The best time to start doing real work (not just studying) is now.
Thank you. First time I have some clarity
I am happy to hear that! Feel free to reach out to me with any questions!
Solid! And then there are the soft skills that are harder to learn with certifications but are essential for management or coordination positions, and of course incident response. I would try working on soft skills, or at least be very aware of their impact, all along the certification journey.
Thanks!
Absolutely! I will cover the importance of various soft skills for cybersecurity roles in one of my articles I am currently working on!
Out of curiosity, what soft skill do you think is most important in technical roles?
Ego management, probably ;) To be more specific to cybersecurity: being emotionally resilient and not taking things too personally. That's something I've seen a lot in crises I managed: IT people taking the breach personally, feeling this is on them, and in the worst cases feeling they failed at their job. They end up exhausting themselves trying to "correct" it, and making mistakes. And of course, more broadly in cyber, this comes with the ability to take everything with a grain of salt, even one's own assumptions, as there will most often than not someone better at our job proving us wrong :)
That is a good one!
I was going to say the ability to explain complex topics to different audiences. That’s something I find particularly useful. You can go on and on about technical details, but that won’t get you any budget.
Totally! This is a massive one. As an ex-tech journalist turned consultant, I discovered the ability to understand complex subjects enough to actually write about them to a non-specialist audience is like a secret weapon in consulting. This, and maybe the ability to get people talking together, fostering discussion without directing it, identifying hot / important themes in the discussion flow, and nudging them to dive deeper into it, helps revelations emerge. This has been quite a bit of my engagements recently, and it gives really great results.
Not only consulting! Especially in cybersecurity, you need to deal with people who are not involved in the field all the time.
Thank you for sharing your experience here. I really appreciate it.
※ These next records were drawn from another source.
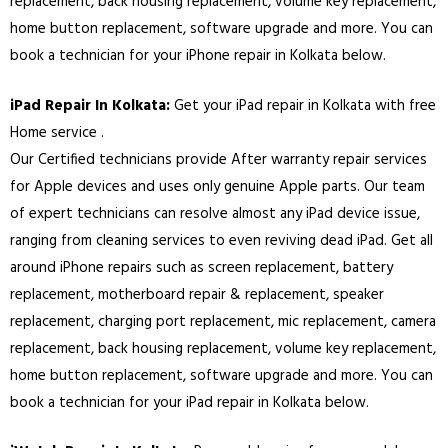
replacement, back housing replacement, volume key replacement,
home button replacement, software upgrade and more. You can
book a technician for your iPhone repair in
Kolkata
below.
iPad Repair In
Kolkata
:
Get your iPad repair in
Kolkata
with free
Home service .
Our Certified technicians provide After warranty repair services
for Apple devices and uses only genuine Apple parts. Our team
of expert technicians can resolve almost any iPad device issue,
ranging from cleaning services to even reviving dead iPad. Get all
around iPhone repairs such as screen replacement, battery
replacement, motherboard repair & replacement, speaker
replacement, charging port replacement, mic replacement, camera
replacement, back housing replacement, volume key replacement,
home button replacement, software upgrade and more. You can
book a technician for your iPad repair in
Kolkata
below.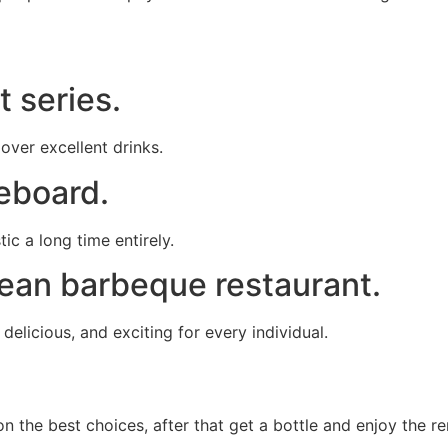
t series.
 over excellent drinks.
leboard.
ic a long time entirely.
rean barbeque restaurant.
elicious, and exciting for every individual.
 the best choices, after that get a bottle and enjoy the rem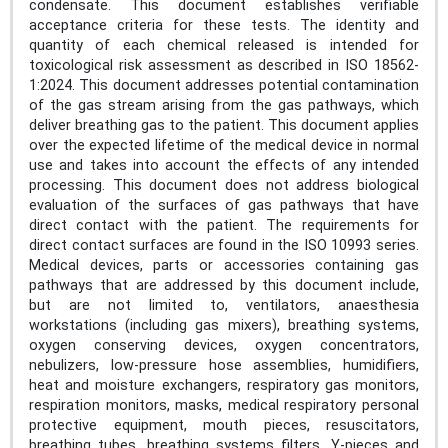
condensate. This document establishes verifiable
acceptance criteria for these tests. The identity and
quantity of each chemical released is intended for
toxicological risk assessment as described in ISO 18562-
1:2024. This document addresses potential contamination
of the gas stream arising from the gas pathways, which
deliver breathing gas to the patient. This document applies
over the expected lifetime of the medical device in normal
use and takes into account the effects of any intended
processing. This document does not address biological
evaluation of the surfaces of gas pathways that have
direct contact with the patient. The requirements for
direct contact surfaces are found in the ISO 10993 series.
Medical devices, parts or accessories containing gas
pathways that are addressed by this document include,
but are not limited to, ventilators, anaesthesia
workstations (including gas mixers), breathing systems,
oxygen conserving devices, oxygen concentrators,
nebulizers, low-pressure hose assemblies, humidifiers,
heat and moisture exchangers, respiratory gas monitors,
respiration monitors, masks, medical respiratory personal
protective equipment, mouth pieces, resuscitators,
breathing tubes, breathing systems filters, Y-pieces and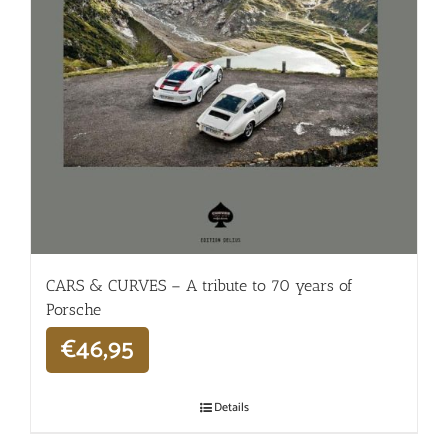
CARS & CURVES – A tribute to 70 years of
Porsche
€
46,95
Details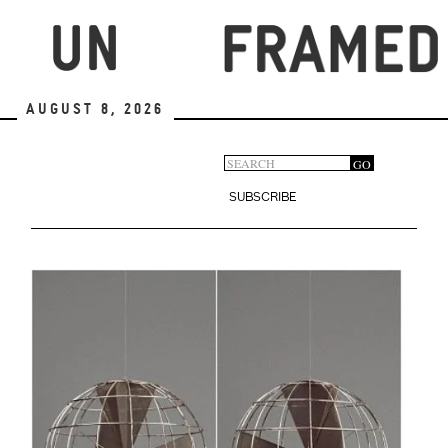
Skip
to
main
content
August 8, 2026
Search
GO
Search
form
SUBSCRIBE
I really like your point about fostering discussion without steering it too hard. That’s a skill many technical people underestimate, but it’s often where the real insights surface, not from having the “right” answer, but from creating the space where the right questions emerge.
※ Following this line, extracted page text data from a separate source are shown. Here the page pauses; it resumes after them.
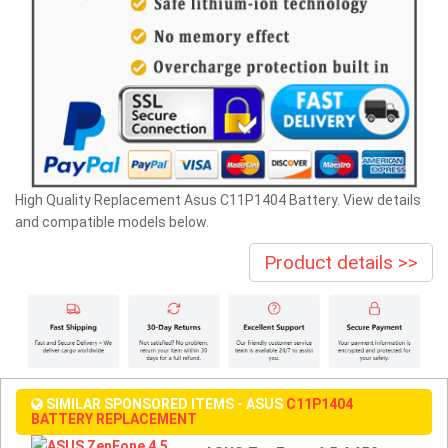
High Quality Replacement Asus C11P1404 Battery. View details
and compatible models below.
Product details >>
SIMILAR SPONSORED ITEMS - ASUS
C11P1404
BATTERY REPLACEMENT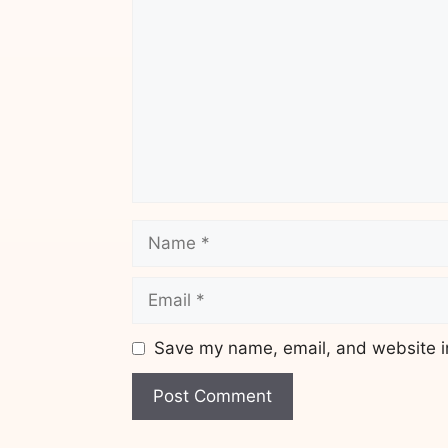
Name
Email
Save my name, email, and website in
Website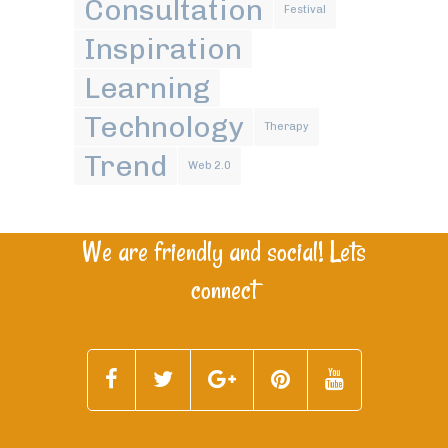
Consultation
Festival
Inspiration
Learning
Technology
Therapy
Trend
Web 2.0
We are friendly and social! Lets
connect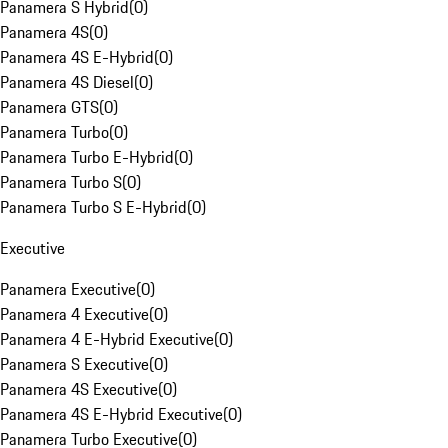
Panamera S Hybrid
(
0
)
Panamera 4S
(
0
)
Panamera 4S E-Hybrid
(
0
)
Panamera 4S Diesel
(
0
)
Panamera GTS
(
0
)
Panamera Turbo
(
0
)
Panamera Turbo E-Hybrid
(
0
)
Panamera Turbo S
(
0
)
Panamera Turbo S E-Hybrid
(
0
)
Executive
Panamera Executive
(
0
)
Panamera 4 Executive
(
0
)
Panamera 4 E-Hybrid Executive
(
0
)
Panamera S Executive
(
0
)
Panamera 4S Executive
(
0
)
Panamera 4S E-Hybrid Executive
(
0
)
Panamera Turbo Executive
(
0
)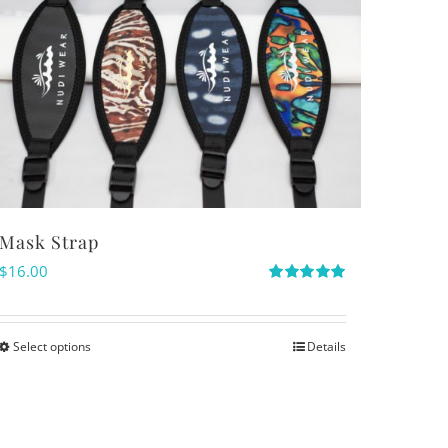
Mask Strap
$
16.00
Rated
5.00
out of 5
Select options
Details
This
product
has
multiple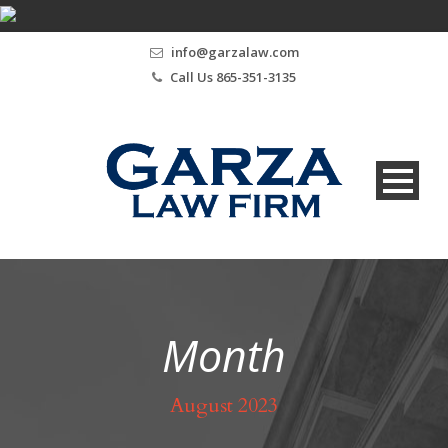
info@garzalaw.com
Call Us 865-351-3135
Month
August 2023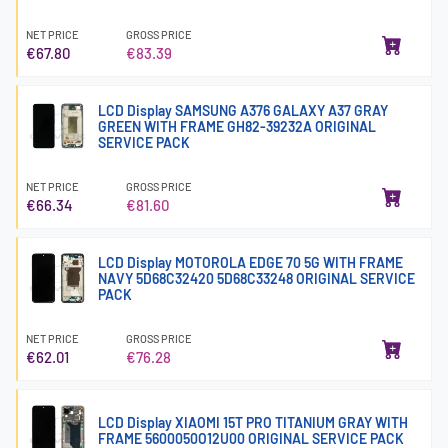
NET PRICE
GROSS PRICE
€67.80
€83.39
LCD Display SAMSUNG A376 GALAXY A37 GRAY
GREEN WITH FRAME GH82-39232A ORIGINAL
SERVICE PACK
NET PRICE
GROSS PRICE
€66.34
€81.60
LCD Display MOTOROLA EDGE 70 5G WITH FRAME
NAVY 5D68C32420 5D68C33248 ORIGINAL SERVICE
PACK
NET PRICE
GROSS PRICE
€62.01
€76.28
LCD Display XIAOMI 15T PRO TITANIUM GRAY WITH
FRAME 5600050O12U00 ORIGINAL SERVICE PACK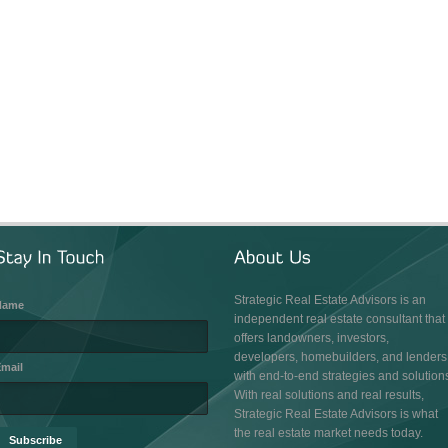
Strategic Real Estate Advisors is an
Name
independent real estate consultant that
offers landowners, investors,
developers, homebuilders, and lenders
mail
with end-to-end strategies and solution
With real solutions and real results,
Strategic Real Estate Advisors is what
the real estate market needs today.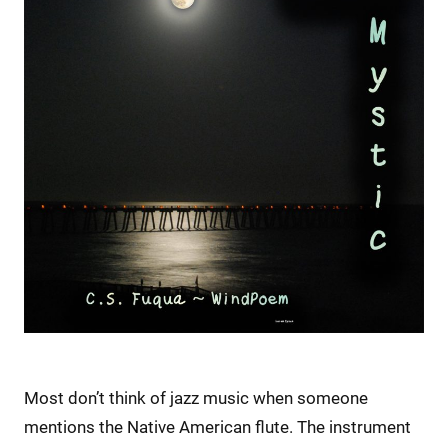
Most don’t think of jazz music when someone
mentions the Native American flute. The instrument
This is another brilliant post, Erich. I really think you should be talking to graduates or at least career services at universities, as this information is absolutely gold.
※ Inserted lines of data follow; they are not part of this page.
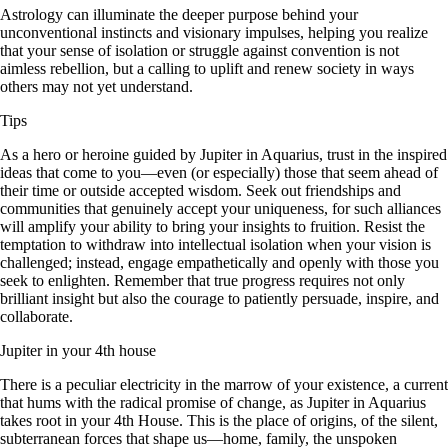
Astrology can illuminate the deeper purpose behind your
unconventional instincts and visionary impulses, helping you realize
that your sense of isolation or struggle against convention is not
aimless rebellion, but a calling to uplift and renew society in ways
others may not yet understand.
Tips
As a hero or heroine guided by Jupiter in Aquarius, trust in the inspired
ideas that come to you—even (or especially) those that seem ahead of
their time or outside accepted wisdom. Seek out friendships and
communities that genuinely accept your uniqueness, for such alliances
will amplify your ability to bring your insights to fruition. Resist the
temptation to withdraw into intellectual isolation when your vision is
challenged; instead, engage empathetically and openly with those you
seek to enlighten. Remember that true progress requires not only
brilliant insight but also the courage to patiently persuade, inspire, and
collaborate.
Jupiter in your 4th house
There is a peculiar electricity in the marrow of your existence, a current
that hums with the radical promise of change, as Jupiter in Aquarius
takes root in your 4th House. This is the place of origins, of the silent,
subterranean forces that shape us—home, family, the unspoken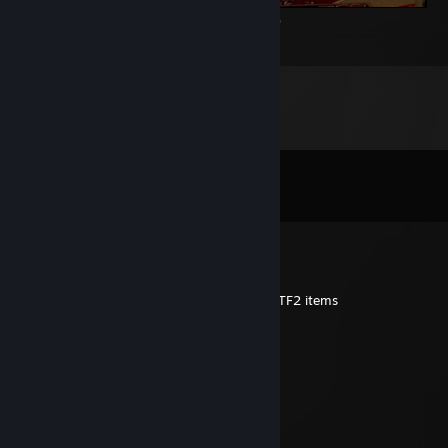
Home sweet home... thats underground XD
76
14
6
Comments
View all
76
comments
The Lost
Jul 14, 2020 @ 12:38pm
Add me to discuss a trade for one of your TF2 items
[ANTI-VAC] RANDY
Jul 11, 2020 @ 7:44pm
Added to discuss
danielr
May 16, 2020 @ 1:35am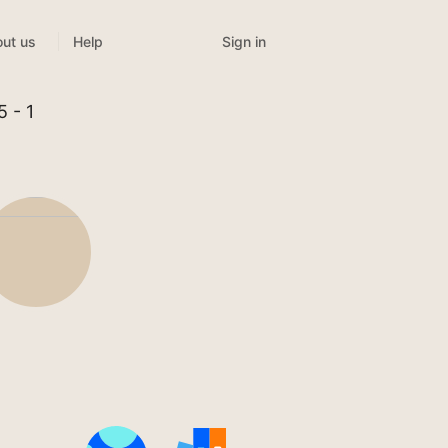
Sign in
ut us
Help
5 - 1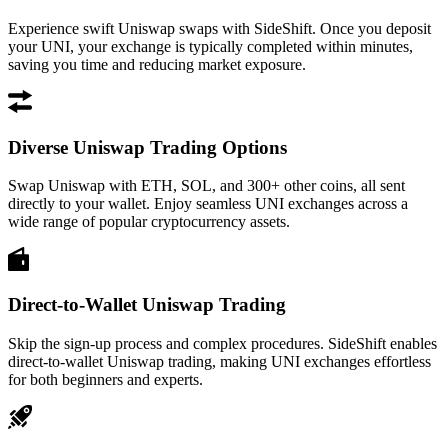
Experience swift Uniswap swaps with SideShift. Once you deposit
your UNI, your exchange is typically completed within minutes,
saving you time and reducing market exposure.
Diverse Uniswap Trading Options
Swap Uniswap with ETH, SOL, and 300+ other coins, all sent
directly to your wallet. Enjoy seamless UNI exchanges across a
wide range of popular cryptocurrency assets.
Direct-to-Wallet Uniswap Trading
Skip the sign-up process and complex procedures. SideShift enables
direct-to-wallet Uniswap trading, making UNI exchanges effortless
for both beginners and experts.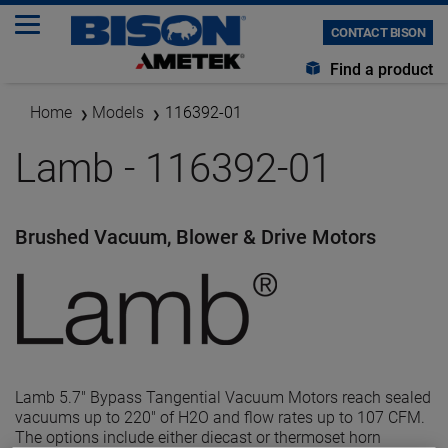
CONTACT BISON
Find a product
Home
Models
116392-01
Lamb - 116392-01
Brushed Vacuum, Blower & Drive Motors
Lamb 5.7" Bypass Tangential Vacuum Motors reach sealed
vacuums up to 220" of H2O and flow rates up to 107 CFM.
The options include either diecast or thermoset horn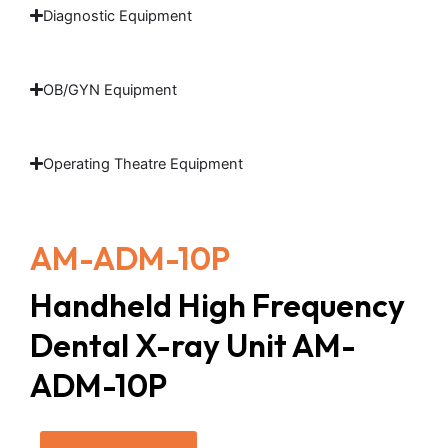
Diagnostic Equipment
OB/GYN Equipment
Operating Theatre Equipment
AM-ADM-10P
Handheld High Frequency
Dental X-ray Unit AM-
ADM-10P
Thank you, Sam. I really appreciate it. Unfortunately, it appears that this post wasn’t particularly popular among my subscribers. Not sure if that’s a good sign taking it any further.
Remember though, Erich, there's always the silent majority who read what we write, digest it, and use it in impactful ways in their own lives. Also, it might be that career service providers aren't your target audience for your Stack. I still think you should package this up and send it to of these people, as I think it would be really interesting for them.
It might be the case. I might give it a shot. I was already thinking about packaging some of the stuff I write here. Do you have anyone specific in mind who you think would appreciate it?
Thanks again, Sam!
I would just do a search of 10 institutions in three different countries that offer cybersecurity and send it to the programme leaders for each of those. Your expertise would probably sell itself in the email.
Thanks for the tip, Sam. I’ll do my research and give it a shot!
Thank you
Thanks, I really appreciate that perspective.
You’re touching on the exact failure mode I was trying to highlight: certifications without context create the illusion of progress, not capability.
I’ve seen the same thing..people stacking certifications but never seeing how security actually operates day to day, especially around things like SOC2 workflows, evidence collection, or how controls survive real systems.